Todos los consultados de Más País exudan optimismo. «Nuestra sensación es buena y personalmente creo que hay algo que las encuestas no están sabiendo identificar en el bloque progresista», opina Hugo Martínez Abarca, diputado autonómico por Más Madrid. «Porque si el PSOE y UP están algo a la baja y nosotros más o menos estabilizados, depende de qué encuesta mires, es que hay algún movimiento que no se está percibiendo».

Hugo Abarca: «Creo que las encuestas no identifican el bloque progresista»

El éxito relativo de Más Madrid –la gran escisión de Podemos en enero pasado- al lograr casi un 15% en la comunidad está opacando el atropellado surgimiento de Más País: un cúmulo de actos en salones madrileños no muy grandes con mucha presencia de concejales y diputados de Más Madrid, manos alzando tarjetas verdes para dotar al movimiento de una pátina asamblearia, primarias cerradas e inamovibles y unas listas elaboradas de forma atolondrada; se llegó a negociar con una escisión del PSE vasco con 1.000 votantes para formar candidatura en Vizcaya.

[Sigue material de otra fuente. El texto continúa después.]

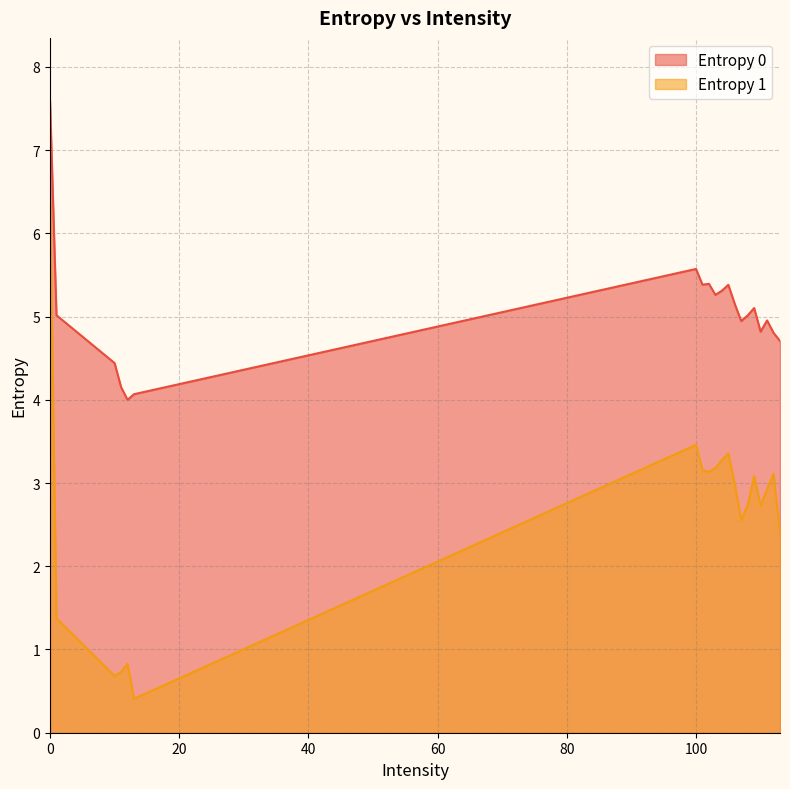

Which label corresponds to the smallest value in the chart?

13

Por no hablar del caso de Barcelona: en vez de disputar el voto no soberanista, que abarca prácticamente a la mitad de Cataluña, Más País ha nombrado a un desconocido que coqueteó con las CUP en ambientes municipalistas, Juan Antonio Geraldes. Es una llamada al independentismo, donde la intención de voto está muy trillada en un contexto de polarización extrema tras la sentencia del procès. Radicalmente opuesto hace dos años a la declaración unilateral de independencia en el Parlament, el ex líder de CCOO y ex diputado nacional y autonómico por ICV, Joan Coscubiela, ha afirmado que nadie de Más País le ha contactado.

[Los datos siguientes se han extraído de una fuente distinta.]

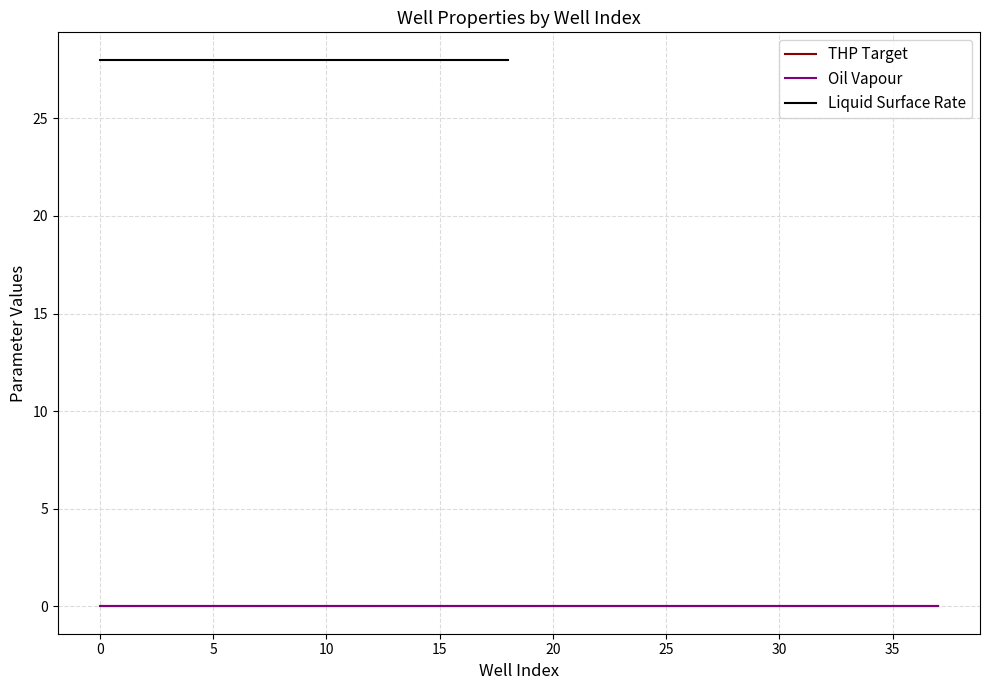

What value does the Liquid Surface Rate series have at I1-7?

28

En Barcelona Errejón se mete en el trillado voto soberanista con un desconocido

Para obtener grupo parlamentario propio se necesitan 15 diputados en total, o bien superar un 5% en el conjunto del país. «Si tenemos un 5% en el conjunto de España presentándonos sólo en 18 provincias, querrá decir que en esas provincias estamos sacando un resultado muy bueno y mucho mayor del 5%», reflexiona Hugo Martínez Abarca.

Objetivamente, Más País lo tiene difícil. Primero, porque no se presentan en las 50 provincias, sino en 18 como recuerda Abarca; segundo, porque en circunscripciones como Vizcaya los sondeos los envían debajo del 2%; tercero, porque en muchas provincias como la Región de Murcia donde UP obtuvo escaño con solo el 10% lo más probable es que la dispersión de la izquierda no solo no sume, sino que reste.

Bescansa insiste en que Más País solo se presenta donde puede ayudar a sumar

Sobre esto último la candidata Bescansa, otra co-fundadora de Podemos y una de las personas que más sabe de demoscopia en España, aseveraba esta semana en Madrid lo contrario: «Nos presentamos solo donde podemos sumar votos al bloque progresista». La premisa difícilmente se sostiene matemáticamente, pero habrá que esperar al 10-N.

Solo en un tercio

Uno de los valores al alza de la nueva formación es Mónica García, médica anestesista en el Hospital 12 de Octubre y diputada autonómica. «Esta candidatura responde a una urgencia que deriva del bloqueo a la hora de formar Gobierno. Pido que nuestro resultado tanto en porcentaje como en escaños sea extrapolado, ya que solo nos presentamos en un tercio de las provincias», defiende García. «Y sí, creo que vamos a llegar a ese 5%».